Record keeping and subsequent checks:

Records of any assessment should be kept and follow up checks need to be carried out periodically, such as when undertaking annual gas safety checks or routine maintenance visits.

Landlords who provide residential accommodation have a legal duty of care to ensure that the risk of exposure of tenants to legionella is properly assessed and controlled.  It is recommended that every 2 years, Landlords of domestic properties appoint a professionally trained and accredited body to carry out a Legionella Risk Assessment survey then implement any recommendations.


The Fire and Furnishings (Fire) (Safety) (Amendment) Regulations 1988 & Subsequent Amendments
The Regulations

These regulations were introduced in 1988 to protect furnished goods against fire.  It is the landlord’s responsibility to ensure that any furniture left at the property complies with the regulations.

The regulations cover the following items, if they contain upholstery (soft furnishings):
  • Beds, headboards, mattresses, and bed bases.
  • Sofa beds and futons.
  • Sofas, armchairs and foot stalls.
  • Nursery furniture.
  • Garden furniture suitable for use indoors (deckchairs and parasols would not therefore be covered).
  • Scatter cushions and seat pads
  • Padded seats.
  • Loose and stretch furniture covers.
The regulations do not apply to:
  • Bed covers, including mattress protectors and duvets.
  • Furniture made before 1950 (as long as it has not been re-upholstered).
Under the regulations, upholstered furniture:
  • Must have a fire resistant filling.
  • Must have passed a ‘match resistance’ test or, in some cases, the cover should have a c fitted ‘fire resistant’ liner.
  • Should, as a whole be able to pass a ‘cigarette resistance’ test.

These tests mean that if a lighted cigarette or match is held up to the furniture, it will not burst into flame.

New upholstered furniture must also be properly labelled with set information and a fire safety warning.  These can usually be found on labels which are attached to the item.


Non compliance is a criminal offence and may lead to a fine of up to £5,000 and/or a prison sentence of up to sex months.  The trading standards office is responsible for seeing that the regulations are complied with.


New Tax Rules

Previously private and individual Landlords could claim tax relief on mortgage interest payments and fees, as well as fees incurred on loans to buy furnishings.  In 3025 the government confirmed that this would be phased out and introduced a number of new measures.  From 2017-2018 the process began with claimable tax relief reduced to 75% and the reduction continued through to 2019-20.

In 2020-2021 landlords will not be able to claim any tax relief on mortgage interest payments at all.  Instead from April 2020 landlords will receive a 20% tax credit on their interest payments which could be bad news for anyone in the higher tax bracket and now include landlords who will have to declare rental income they previously used for interest payments.  Some landlords are setting up limited companies when buying new rental properties to try and avoid higher individual rates.

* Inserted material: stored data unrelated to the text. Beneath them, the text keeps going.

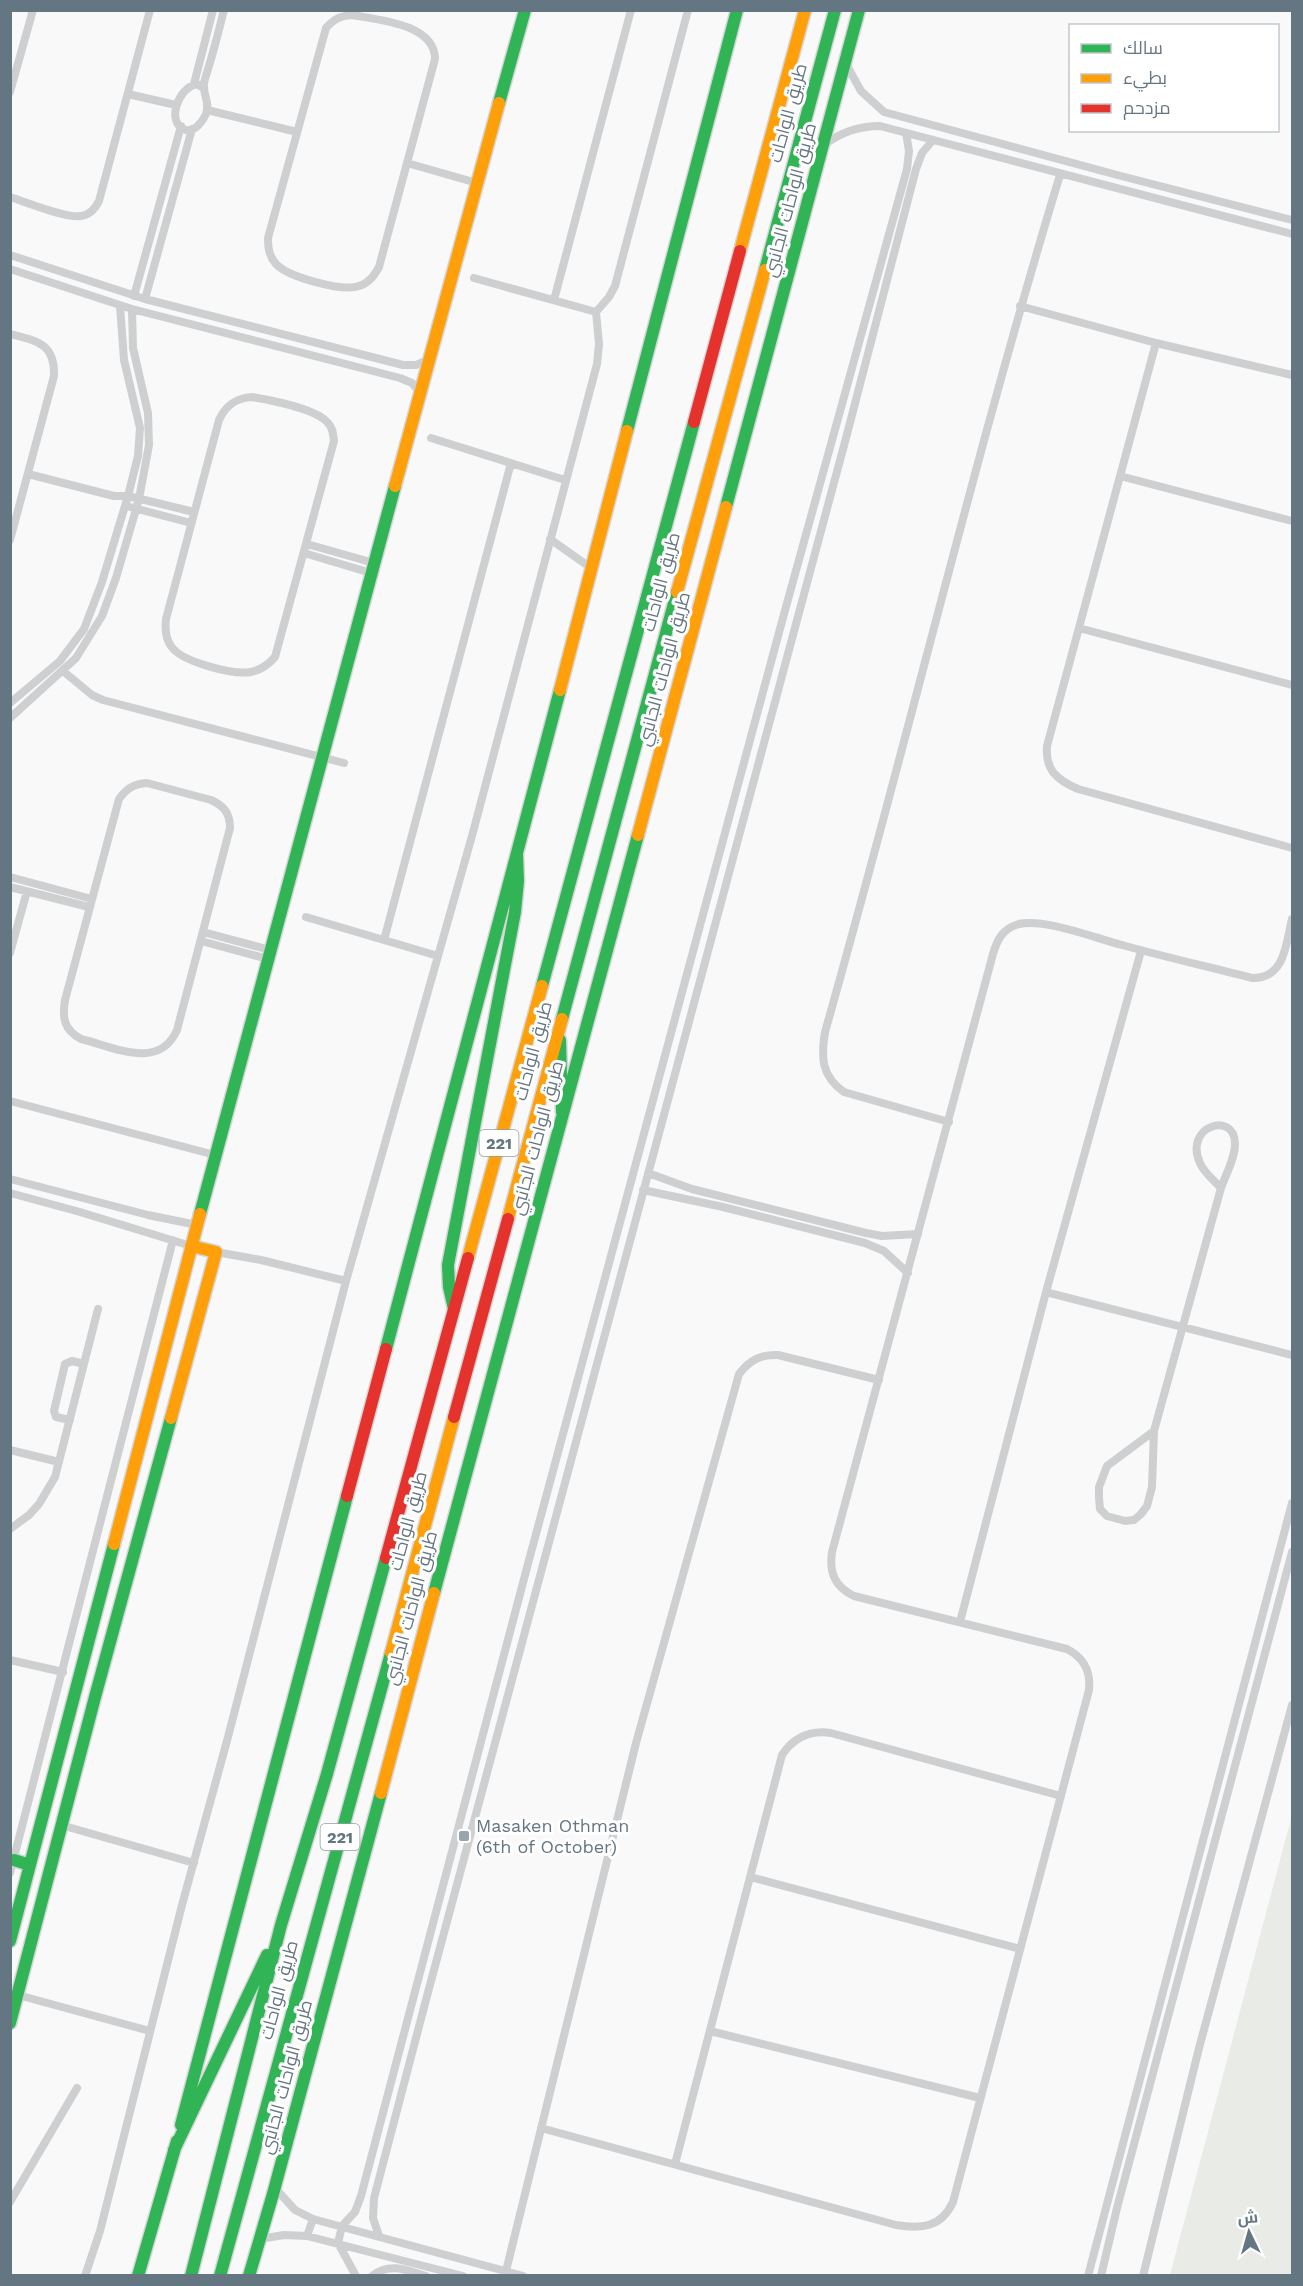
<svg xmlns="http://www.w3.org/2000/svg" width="1303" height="2286" font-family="'Work Sans',Cairo,sans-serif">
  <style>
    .green { fill: #e8ebe6 }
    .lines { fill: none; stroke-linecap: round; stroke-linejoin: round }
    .fast-casing { stroke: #d5d6d7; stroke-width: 15 }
    .slow-casing { stroke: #d5d6d7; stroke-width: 15 }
    .jam-casing { stroke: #d5d6d7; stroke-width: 15 }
    .street { stroke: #cecfd0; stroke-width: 8 }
    .fast { stroke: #30b455; stroke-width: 12 }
    .slow { stroke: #ff9f0a; stroke-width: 12 }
    .jam { stroke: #e5322d; stroke-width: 12 }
    .poi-dot { fill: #99a4ac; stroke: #fff; stroke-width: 2 }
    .labels { text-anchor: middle; stroke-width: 6; stroke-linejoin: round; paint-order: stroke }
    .shield { fill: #fff; stroke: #939fa8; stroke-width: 1.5 }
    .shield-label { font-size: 16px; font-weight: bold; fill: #657683 }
    .street-label { font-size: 18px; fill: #657683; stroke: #fff }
    .poi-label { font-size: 18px; fill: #657683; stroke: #fff; text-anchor: start }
  </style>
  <rect width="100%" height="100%" fill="#f9f9f9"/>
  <path class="green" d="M1292 1815V2275H1170Z"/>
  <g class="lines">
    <defs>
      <path id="fast" d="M499 103 525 10
        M765 270 835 10
        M627 431 737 10
        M726 507 859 10
        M542 986 694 422
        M562 1019 677 592
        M560 1040 562 1112
        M200 1214 395 486
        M454 1309 449 1287 448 1265 515 912 518 881 517 854
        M386 1349 560 690
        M434 1593 638 835
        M14 1860 30 1865
        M10 1941 114 1544
        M10 2023 95 1697 171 1418
        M181 2125 347 1496
        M174 2150 267 1955
        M138 2276 177 2141
        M191 2276 281 1925 327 1774 386 1558
        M220 2276 391 1653
        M249 2276 273 2194 381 1793"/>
      <path id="slow" d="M740 251 805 10
        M395 486 499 103
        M677 592 765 270
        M560 690 627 431
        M638 835 726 507
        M508 1219 562 1019
        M468 1258 542 986
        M171 1418 216 1252 191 1246
        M114 1544 200 1214
        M391 1653 454 1417
        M381 1793 434 1593"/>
      <path id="jam" d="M694 422 740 251
        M454 1417 508 1219
        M347 1496 386 1349
        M386 1558 468 1258"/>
    </defs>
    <use href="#fast" class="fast-casing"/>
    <use href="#slow" class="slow-casing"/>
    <use href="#jam" class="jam-casing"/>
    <path class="street" d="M352 15C379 20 435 24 435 59L379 267C374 276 369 283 359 286 342 292 288 277 276 264 269 256 268 248 268 238L326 28C334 19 340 16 352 15Z
      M845 62 861 91 884 112 1121 176 1292 220
      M194 84 213 10
      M203 88 197 84C178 87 165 124 186 130 195 132 203 121 206 114 210 103 204 97 204 87 203 82 207 74 208 69 214 50 219 30 224 10
      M10 92 33 10
      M128 94 176 105
      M207 110 297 132
      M824 145C841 132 859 126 880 126L1292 234
      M407 163 477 183
      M10 197C26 202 67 219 81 216 90 215 95 209 99 201L150 10
      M10 255 145 299 403 365H416L428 360
      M10 269 132 309 400 378 412 383 420 393
      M474 278 596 312
      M134 296 181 126
      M145 299 192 129
      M554 300 631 10
      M1020 306 1156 343 1292 375
      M10 334C37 341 55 343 54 376L10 540
      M1156 343 1047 746C1045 770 1057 780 1078 789L1292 848
      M252 397C270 400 317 409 328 423 333 428 333 434 334 441L275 657C268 665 261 670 251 672 233 675 181 662 171 646 165 638 165 628 166 619L219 420C226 405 236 398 252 397Z
      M431 438 565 480
      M28 474 114 496H128L194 512
      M1120 476 1292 521
      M130 507 191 523
      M550 539 591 568
      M307 544 374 563
      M304 553 371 573
      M1079 628 1292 685
      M63 671 92 695 103 700 344 763
      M10 703 60 661 84 629 102 582 128 496 138 456 140 428 124 360 120 306
      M10 718 76 658 102 616 116 578 139 499 149 445 148 413 133 348 132 309
      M147 783 211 800C224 806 230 813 230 828L177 1030C159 1071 114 1047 81 1039 64 1030 62 1018 65 1000L119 799C127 788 134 784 147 783Z
      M10 877 92 899
      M10 887 89 907
      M306 917 438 956
      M203 932 270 950
      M384 940 511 463
      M201 941 268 959
      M10 953 27 891
      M10 1101 215 1155
      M949 1122 844 1092C821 1076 821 1057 825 1032 906 747 974 458 1060 175
      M648 1173 692 1189 866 1233 882 1236 918 1234
      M10 1179 148 1215 197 1225
      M643 1190 723 1207 865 1243 884 1251 908 1273
      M10 1193 80 1212 191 1246
      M216 1252 261 1260 346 1281
      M1046 1292 1292 1355
      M70 1420 56 1417 54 1411 65 1364 72 1361 84 1364
      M1154 1431 1152 1487 1147 1506 1141 1514 1134 1520 1125 1521 1107 1516 1100 1509 1099 1498V1487L1107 1466 1154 1431 1221 1188C1226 1174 1235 1158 1235 1144 1235 1110 1183 1126 1200 1163 1204 1173 1214 1180 1221 1188
      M10 1450 59 1462
      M10 1529 29 1515 39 1504 55 1477 98 1309
      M960 1622 1046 1292 1141 951
      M10 1660 63 1672
      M61 1825 194 1863
      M10 1873 173 1240
      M750 1877 1020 1949
      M18 1995 150 2031
      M710 2031 980 2098
      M541 2128 896 2225C921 2229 941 2228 953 2202L1089 1690C1091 1671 1084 1658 1067 1649L854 1596C835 1587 829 1573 832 1552L993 954C997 940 1003 928 1019 924 1044 918 1095 938 1122 945 1165 957 1209 967 1252 978 1285 979 1286 944 1292 919
      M675 2164 782 1755C794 1737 810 1730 831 1733L1061 1796
      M275 2188 295 2210 313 2219 523 2276
      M10 2202 77 2088
      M307 2236 313 2219
      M379 2236 373 2218 374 2198 427 1996 846 438 916 169 922 153 933 140
      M260 2239 284 2235 307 2236 463 2276
      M506 2271 636 1743 739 1374C750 1360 761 1354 778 1355L879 1380
      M85 2276 100 2231 182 1905 228 1737 346 1281 472 836 597 364 599 344 596 312 609 297 615 286 688 10
      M356 2276 338 2243 342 2226 355 2212 361 2196 529 1560 784 614 907 169 909 151 906 133
      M372 2276C389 2262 407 2270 426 2276
      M1088 2276 1292 1503
      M1101 2276 1117 2208 1292 1552
      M1143 2276 1199 2048 1292 1705"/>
    <use href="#fast" class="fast"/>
    <use href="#slow" class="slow"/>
    <use href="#jam" class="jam"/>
  </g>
  <rect class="poi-dot" x="458" y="1830" width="12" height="12" rx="3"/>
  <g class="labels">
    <g class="shield">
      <rect x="479.5" y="1130" width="39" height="26" rx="4.5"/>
      <rect x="320.5" y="1824" width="39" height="26" rx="4.5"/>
    </g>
    <g class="shield-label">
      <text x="499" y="1149">221</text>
      <text x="340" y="1843">221</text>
    </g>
    <g class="street-label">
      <text transform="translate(788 113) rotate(-75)" y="6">طريق الواحات</text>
      <text transform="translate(790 200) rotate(-75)" y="6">طريق الواحات الجانبي</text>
      <text transform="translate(661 582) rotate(-75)" y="6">طريق الواحات</text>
      <text transform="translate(664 669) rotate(-75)" y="6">طريق الواحات الجانبي</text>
      <text transform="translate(533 1051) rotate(-75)" y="6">طريق الواحات</text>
      <text transform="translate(537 1138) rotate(-75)" y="6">طريق الواحات الجانبي</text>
      <text transform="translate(408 1521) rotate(-75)" y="6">طريق الواحات</text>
      <text transform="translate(411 1608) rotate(-75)" y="6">طريق الواحات الجانبي</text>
      <text transform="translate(279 1990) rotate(-75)" y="6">طريق الواحات</text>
      <text transform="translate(286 2077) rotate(-75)" y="6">طريق الواحات الجانبي</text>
    </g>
    <g class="poi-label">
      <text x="476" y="1832">Masaken Othman<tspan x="476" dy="21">(6th of October)</tspan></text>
    </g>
  </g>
  <rect width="1303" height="2286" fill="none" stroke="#657683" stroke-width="24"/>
  <rect x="1069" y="24" width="210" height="108" fill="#ffffff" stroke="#c1c8cd" stroke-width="1.5"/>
  <rect x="1081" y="44" width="30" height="9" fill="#30b455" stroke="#c1c8cd" stroke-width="1.5"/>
  <text x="1123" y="54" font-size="18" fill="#657683">سالك</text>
  <rect x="1081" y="74" width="30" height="9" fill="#ff9f0a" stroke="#c1c8cd" stroke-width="1.5"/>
  <text x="1123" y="84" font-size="18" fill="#657683">بطيء</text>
  <rect x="1081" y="104" width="30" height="9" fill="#e5322d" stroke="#c1c8cd" stroke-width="1.5"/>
  <text x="1123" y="114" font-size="18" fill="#657683">مزدحم</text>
  <g transform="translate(1249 2232) rotate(355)" stroke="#ffffff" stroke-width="4.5" paint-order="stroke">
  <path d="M0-4.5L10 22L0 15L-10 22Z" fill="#657683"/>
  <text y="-9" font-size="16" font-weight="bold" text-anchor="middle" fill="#657683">ش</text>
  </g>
</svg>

From April 2020, changes to private residence relief means that landlords will lose mime month’s-worth of Capital Gains tax relief when they come to sell.  Up until April landlords have been able to claim private residence relief for all the time they lived in their property before letting it to tenants, plus a further 18 months after moving out.  This final exemption period will be reduced to the time they lived in their property, plus nine months post moving.  Also, landlords who rent out a property that was once their main home will see the £40,000 worth of letting relief currently enjoyed scrapped as from April, and only landlords who share occupancy with their tenants will be able to claim.

We believe the above information to be correct at the time of writing and given in good faith.  Landlords and investors should consult an Accountant or Tax Advisor to obtain the latest professional advice, based on their own personal circumstances.